One thing to keep in mind: packwerk doesn’t do any analyses of dependencies within accepted dependencies. If it did that (memory prohibitive maybe)… or that could be activated, there are some other ideas as to what one could do:
• Generate a report showing how much two packages co-depend (count usages on one side and violations on the other) - might lead devs to flip dependency direction
• Use usage count + violation count as edge weights in a graph visualization
• Show a list of top 10 dependencies that could be removed via dep injection
I would imagine Packwerk would already have a lot of the code required to build such a feature. It already does stale dependency checks at the class level, so a stale check at the package level seems obvious - at least from afar
This has come up a couple of times in various forums… I can definitely see why we’d want it.
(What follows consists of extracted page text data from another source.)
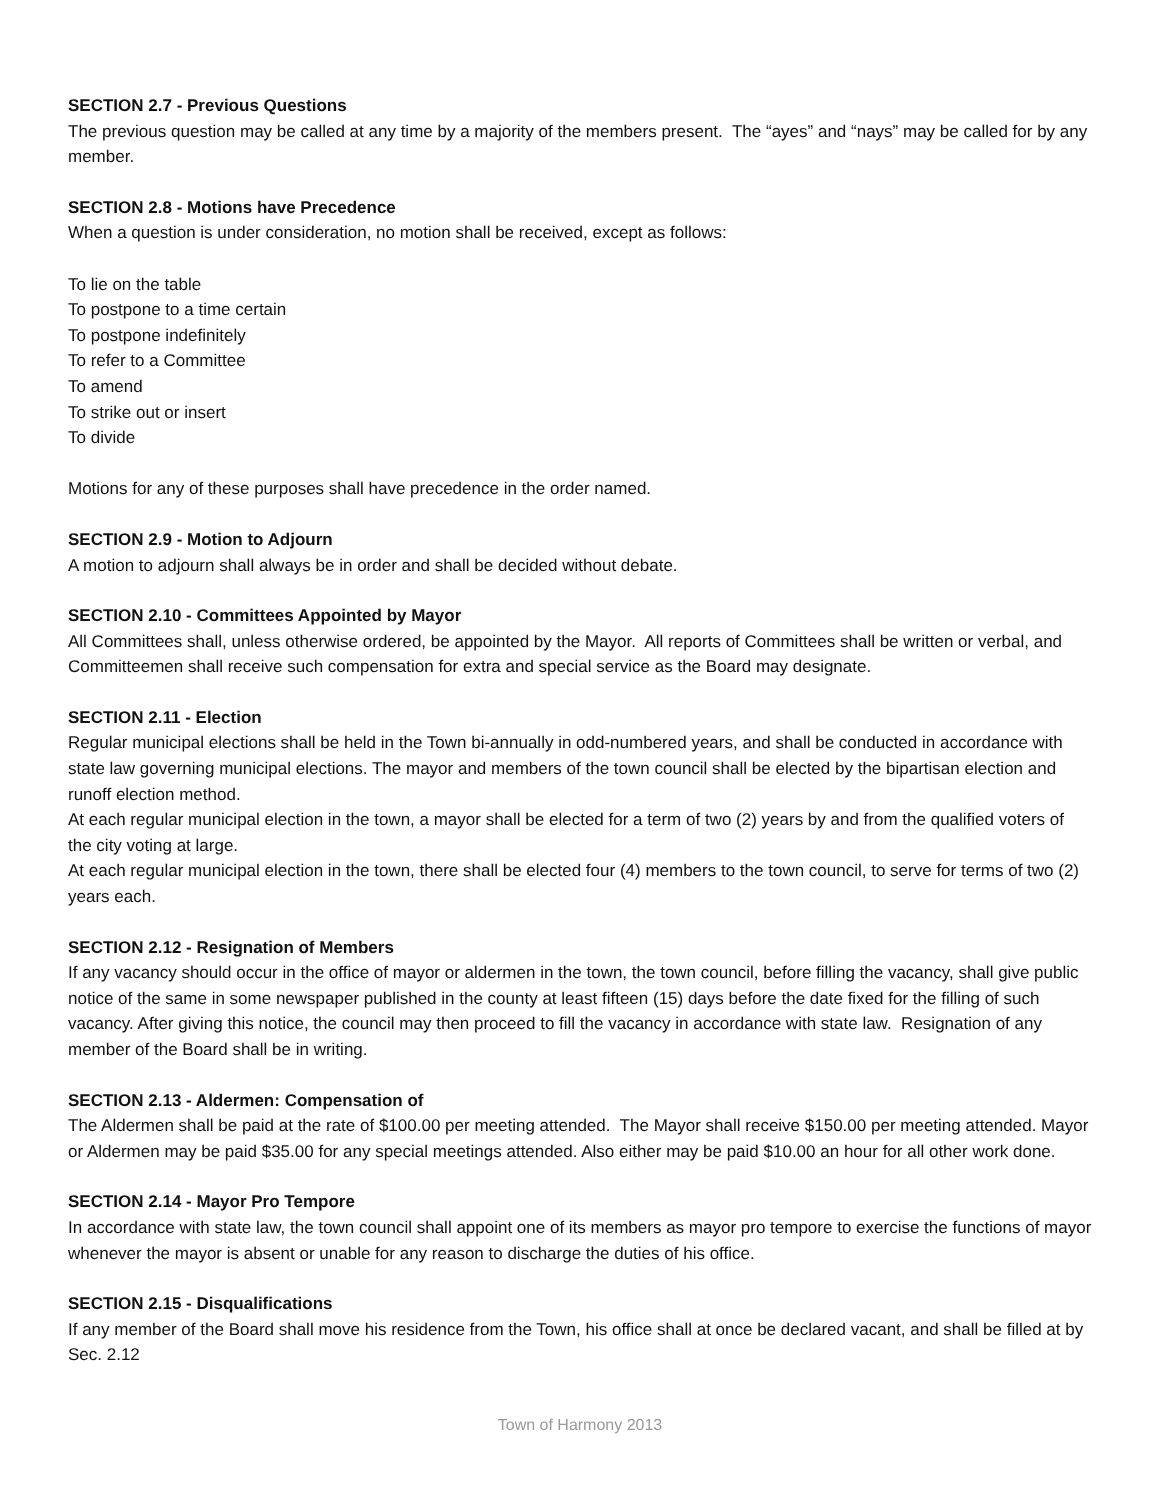SECTION 2.7 - Previous Questions
The previous question may be called at any time by a majority of the members present. The “ayes” and “nays” may be called for by any member.
SECTION 2.8 - Motions have Precedence
When a question is under consideration, no motion shall be received, except as follows:
To lie on the table
To postpone to a time certain
To postpone indefinitely
To refer to a Committee
To amend
To strike out or insert
To divide
Motions for any of these purposes shall have precedence in the order named.
SECTION 2.9 - Motion to Adjourn
A motion to adjourn shall always be in order and shall be decided without debate.
SECTION 2.10 - Committees Appointed by Mayor
All Committees shall, unless otherwise ordered, be appointed by the Mayor. All reports of Committees shall be written or verbal, and Committeemen shall receive such compensation for extra and special service as the Board may designate.
SECTION 2.11 - Election
Regular municipal elections shall be held in the Town bi-annually in odd-numbered years, and shall be conducted in accordance with state law governing municipal elections. The mayor and members of the town council shall be elected by the bipartisan election and runoff election method.
At each regular municipal election in the town, a mayor shall be elected for a term of two (2) years by and from the qualified voters of the city voting at large.
At each regular municipal election in the town, there shall be elected four (4) members to the town council, to serve for terms of two (2) years each.
SECTION 2.12 - Resignation of Members
If any vacancy should occur in the office of mayor or aldermen in the town, the town council, before filling the vacancy, shall give public notice of the same in some newspaper published in the county at least fifteen (15) days before the date fixed for the filling of such vacancy. After giving this notice, the council may then proceed to fill the vacancy in accordance with state law. Resignation of any member of the Board shall be in writing.
SECTION 2.13 - Aldermen: Compensation of
The Aldermen shall be paid at the rate of $100.00 per meeting attended. The Mayor shall receive $150.00 per meeting attended. Mayor or Aldermen may be paid $35.00 for any special meetings attended. Also either may be paid $10.00 an hour for all other work done.
SECTION 2.14 - Mayor Pro Tempore
In accordance with state law, the town council shall appoint one of its members as mayor pro tempore to exercise the functions of mayor whenever the mayor is absent or unable for any reason to discharge the duties of his office.
SECTION 2.15 - Disqualifications
If any member of the Board shall move his residence from the Town, his office shall at once be declared vacant, and shall be filled at by Sec. 2.12
Town of Harmony 2013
It’s a bit tough architecturally in packwerk, because we only know what a package doesn’t need by doing a full scan, but packwerk checkers can only create violations/affect behavior for individual references.
It would be interesting if packwerk could call a method on each checker when the scan is finished, so checkers can spit out some warning/validation error of some kind.
Delete all dependencies from all packages (ParsePackwerk.all.each{|p| ParsePackwerk.write_package_yml!(p.with(dependencies: [], config: p.config.merge(dependencies: [])))})
bin/packwerk update
Get the dependency violations again, diff them to see what dependencies you need, rewrite them using similar command as in (2)
I can think of one way to automate this using existing tools.
Create a custom Packwerk::Checker. It never registers a violation – all it ever does is modify a file tmp/packwerk/references.yml that lists out the unique pack A => pack B references.
Create a custom Packwerk::Validator. It reads tmp/packwerk/references.yml and diffs pack A => pack B links with the stated dependencies. It raises a helpful error with what dependencies to remove when there is an unnecessary dependency listed.
Then, bin/packwerk check and bin/packwerk validate in sequence could automate this process in CI for you.